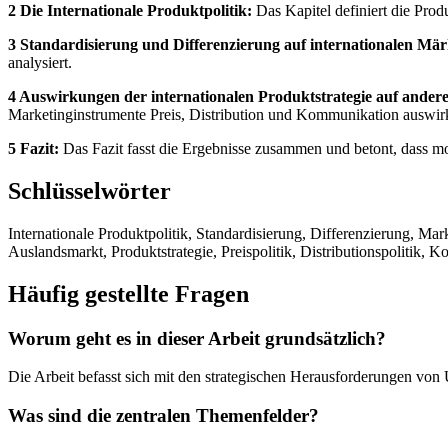
2 Die Internationale Produktpolitik:
Das Kapitel definiert die Prod
3 Standardisierung und Differenzierung auf internationalen Mär
analysiert.
4 Auswirkungen der internationalen Produktstrategie auf ander
Marketinginstrumente Preis, Distribution und Kommunikation auswirk
5 Fazit:
Das Fazit fasst die Ergebnisse zusammen und betont, dass mod
Schlüsselwörter
Internationale Produktpolitik, Standardisierung, Differenzierung, M
Auslandsmarkt, Produktstrategie, Preispolitik, Distributionspolitik, 
Häufig gestellte Fragen
Worum geht es in dieser Arbeit grundsätzlich?
Die Arbeit befasst sich mit den strategischen Herausforderungen von
Was sind die zentralen Themenfelder?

===============

What lines above contain the string "Arbeit"? Copy all of them.

Answer space =
Worum geht es in dieser Arbeit grundsätzlich?
Die Arbeit befasst sich mit den strategischen Herausforderungen von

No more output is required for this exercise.